■ ENTRIES SUPPLIED:
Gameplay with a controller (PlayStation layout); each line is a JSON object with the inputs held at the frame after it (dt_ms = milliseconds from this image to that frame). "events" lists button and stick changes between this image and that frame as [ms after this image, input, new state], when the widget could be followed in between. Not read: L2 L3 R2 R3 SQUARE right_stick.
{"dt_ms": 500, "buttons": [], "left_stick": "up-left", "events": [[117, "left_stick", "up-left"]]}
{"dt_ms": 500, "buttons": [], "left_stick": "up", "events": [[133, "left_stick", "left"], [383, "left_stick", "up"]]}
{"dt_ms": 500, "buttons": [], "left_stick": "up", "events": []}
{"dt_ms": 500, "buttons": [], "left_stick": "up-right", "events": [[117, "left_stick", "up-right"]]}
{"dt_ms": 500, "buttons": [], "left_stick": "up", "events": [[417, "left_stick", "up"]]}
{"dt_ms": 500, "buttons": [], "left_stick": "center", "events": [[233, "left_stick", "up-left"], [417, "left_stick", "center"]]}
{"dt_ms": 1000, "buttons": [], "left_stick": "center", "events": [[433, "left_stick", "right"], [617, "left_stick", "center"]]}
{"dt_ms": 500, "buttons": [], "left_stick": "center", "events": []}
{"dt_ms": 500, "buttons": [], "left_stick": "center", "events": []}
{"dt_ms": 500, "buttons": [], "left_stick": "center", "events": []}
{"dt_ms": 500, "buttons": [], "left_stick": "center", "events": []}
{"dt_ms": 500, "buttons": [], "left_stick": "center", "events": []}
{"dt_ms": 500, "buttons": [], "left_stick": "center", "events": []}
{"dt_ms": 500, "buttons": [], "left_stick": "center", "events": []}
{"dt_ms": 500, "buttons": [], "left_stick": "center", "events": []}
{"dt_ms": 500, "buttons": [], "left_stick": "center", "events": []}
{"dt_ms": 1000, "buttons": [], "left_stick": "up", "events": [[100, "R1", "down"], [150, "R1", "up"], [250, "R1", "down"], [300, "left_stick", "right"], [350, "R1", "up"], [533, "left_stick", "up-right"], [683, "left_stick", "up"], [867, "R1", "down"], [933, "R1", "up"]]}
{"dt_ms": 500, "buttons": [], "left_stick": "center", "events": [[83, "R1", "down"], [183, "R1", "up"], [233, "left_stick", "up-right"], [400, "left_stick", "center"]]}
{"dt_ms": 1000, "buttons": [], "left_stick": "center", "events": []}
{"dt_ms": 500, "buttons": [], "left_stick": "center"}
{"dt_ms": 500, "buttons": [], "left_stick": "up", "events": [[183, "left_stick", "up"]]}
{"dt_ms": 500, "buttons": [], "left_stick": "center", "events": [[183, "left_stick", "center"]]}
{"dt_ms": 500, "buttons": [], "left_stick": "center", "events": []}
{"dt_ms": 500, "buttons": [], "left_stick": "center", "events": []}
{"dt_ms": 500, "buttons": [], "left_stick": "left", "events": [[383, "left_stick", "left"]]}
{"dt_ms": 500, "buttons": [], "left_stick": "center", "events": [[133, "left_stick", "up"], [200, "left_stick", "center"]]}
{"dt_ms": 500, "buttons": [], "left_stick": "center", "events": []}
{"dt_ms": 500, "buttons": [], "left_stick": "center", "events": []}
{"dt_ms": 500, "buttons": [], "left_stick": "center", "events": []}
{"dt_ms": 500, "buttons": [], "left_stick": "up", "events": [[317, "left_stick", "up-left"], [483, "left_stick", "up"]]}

■ TASK BRIEF:
Your task is to restate the material above word for word.

■ ANSWER BOX:
Gameplay with a controller (PlayStation layout); each line is a JSON object with the inputs held at the frame after it (dt_ms = milliseconds from this image to that frame). "events" lists button and stick changes between this image and that frame as [ms after this image, input, new state], when the widget could be followed in between. Not read: L2 L3 R2 R3 SQUARE right_stick.
{"dt_ms": 500, "buttons": [], "left_stick": "up-left", "events": [[117, "left_stick", "up-left"]]}
{"dt_ms": 500, "buttons": [], "left_stick": "up", "events": [[133, "left_stick", "left"], [383, "left_stick", "up"]]}
{"dt_ms": 500, "buttons": [], "left_stick": "up", "events": []}
{"dt_ms": 500, "buttons": [], "left_stick": "up-right", "events": [[117, "left_stick", "up-right"]]}
{"dt_ms": 500, "buttons": [], "left_stick": "up", "events": [[417, "left_stick", "up"]]}
{"dt_ms": 500, "buttons": [], "left_stick": "center", "events": [[233, "left_stick", "up-left"], [417, "left_stick", "center"]]}
{"dt_ms": 1000, "buttons": [], "left_stick": "center", "events": [[433, "left_stick", "right"], [617, "left_stick", "center"]]}
{"dt_ms": 500, "buttons": [], "left_stick": "center", "events": []}
{"dt_ms": 500, "buttons": [], "left_stick": "center", "events": []}
{"dt_ms": 500, "buttons": [], "left_stick": "center", "events": []}
{"dt_ms": 500, "buttons": [], "left_stick": "center", "events": []}
{"dt_ms": 500, "buttons": [], "left_stick": "center", "events": []}
{"dt_ms": 500, "buttons": [], "left_stick": "center", "events": []}
{"dt_ms": 500, "buttons": [], "left_stick": "center", "events": []}
{"dt_ms": 500, "buttons": [], "left_stick": "center", "events": []}
{"dt_ms": 500, "buttons": [], "left_stick": "center", "events": []}
{"dt_ms": 1000, "buttons": [], "left_stick": "up", "events": [[100, "R1", "down"], [150, "R1", "up"], [250, "R1", "down"], [300, "left_stick", "right"], [350, "R1", "up"], [533, "left_stick", "up-right"], [683, "left_stick", "up"], [867, "R1", "down"], [933, "R1", "up"]]}
{"dt_ms": 500, "buttons": [], "left_stick": "center", "events": [[83, "R1", "down"], [183, "R1", "up"], [233, "left_stick", "up-right"], [400, "left_stick", "center"]]}
{"dt_ms": 1000, "buttons": [], "left_stick": "center", "events": []}
{"dt_ms": 500, "buttons": [], "left_stick": "center"}
{"dt_ms": 500, "buttons": [], "left_stick": "up", "events": [[183, "left_stick", "up"]]}
{"dt_ms": 500, "buttons": [], "left_stick": "center", "events": [[183, "left_stick", "center"]]}
{"dt_ms": 500, "buttons": [], "left_stick": "center", "events": []}
{"dt_ms": 500, "buttons": [], "left_stick": "center", "events": []}
{"dt_ms": 500, "buttons": [], "left_stick": "left", "events": [[383, "left_stick", "left"]]}
{"dt_ms": 500, "buttons": [], "left_stick": "center", "events": [[133, "left_stick", "up"], [200, "left_stick", "center"]]}
{"dt_ms": 500, "buttons": [], "left_stick": "center", "events": []}
{"dt_ms": 500, "buttons": [], "left_stick": "center", "events": []}
{"dt_ms": 500, "buttons": [], "left_stick": "center", "events": []}
{"dt_ms": 500, "buttons": [], "left_stick": "up", "events": [[317, "left_stick", "up-left"], [483, "left_stick", "up"]]}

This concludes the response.